Task directions: An image-free, exact copy of the records below is required.

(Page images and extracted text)

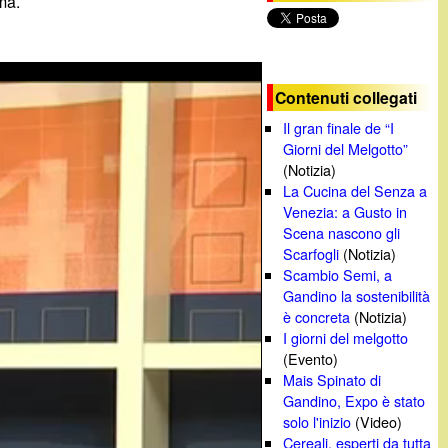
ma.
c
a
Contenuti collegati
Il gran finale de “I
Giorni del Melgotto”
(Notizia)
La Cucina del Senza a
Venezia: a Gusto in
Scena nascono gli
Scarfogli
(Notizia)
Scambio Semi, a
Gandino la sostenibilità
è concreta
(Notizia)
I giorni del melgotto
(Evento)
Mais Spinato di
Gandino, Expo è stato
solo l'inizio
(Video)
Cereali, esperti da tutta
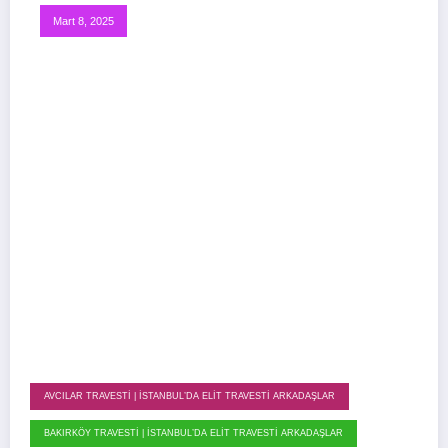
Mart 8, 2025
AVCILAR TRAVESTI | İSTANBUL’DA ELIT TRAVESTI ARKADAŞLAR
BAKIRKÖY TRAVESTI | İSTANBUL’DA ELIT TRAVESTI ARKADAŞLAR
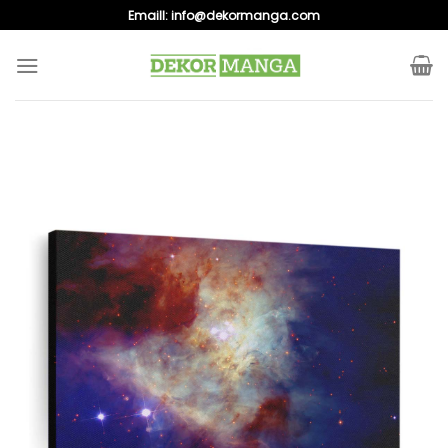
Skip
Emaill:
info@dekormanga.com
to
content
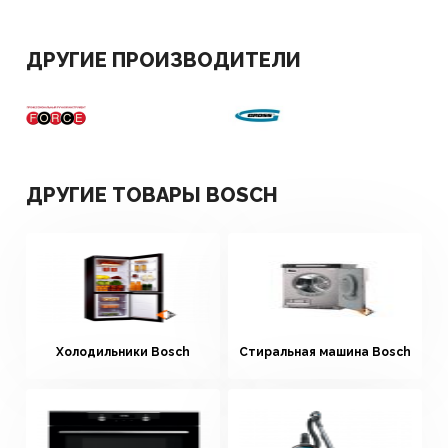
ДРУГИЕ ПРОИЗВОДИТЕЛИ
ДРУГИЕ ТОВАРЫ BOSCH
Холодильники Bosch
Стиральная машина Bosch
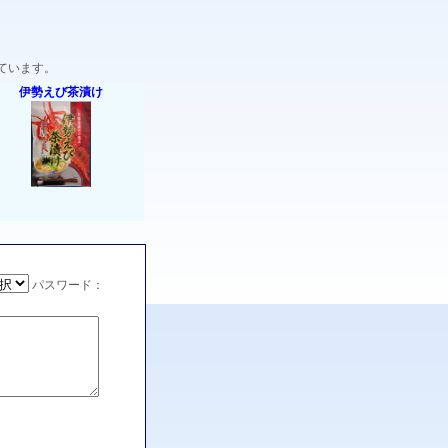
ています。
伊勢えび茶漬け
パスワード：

Output below:
ma.
c
a
Contenuti collegati
Il gran finale de “I
Giorni del Melgotto”
(Notizia)
La Cucina del Senza a
Venezia: a Gusto in
Scena nascono gli
Scarfogli
(Notizia)
Scambio Semi, a
Gandino la sostenibilità
è concreta
(Notizia)
I giorni del melgotto
(Evento)
Mais Spinato di
Gandino, Expo è stato
solo l'inizio
(Video)
Cereali, esperti da tutta
Mart 8, 2025
AVCILAR TRAVESTI | İSTANBUL’DA ELIT TRAVESTI ARKADAŞLAR
BAKIRKÖY TRAVESTI | İSTANBUL’DA ELIT TRAVESTI ARKADAŞLAR
Skip
Emaill:
info@dekormanga.com
to
content
ДРУГИЕ ПРОИЗВОДИТЕЛИ
ДРУГИЕ ТОВАРЫ BOSCH
Холодильники Bosch
Стиральная машина Bosch
ています。
伊勢えび茶漬け
パスワード：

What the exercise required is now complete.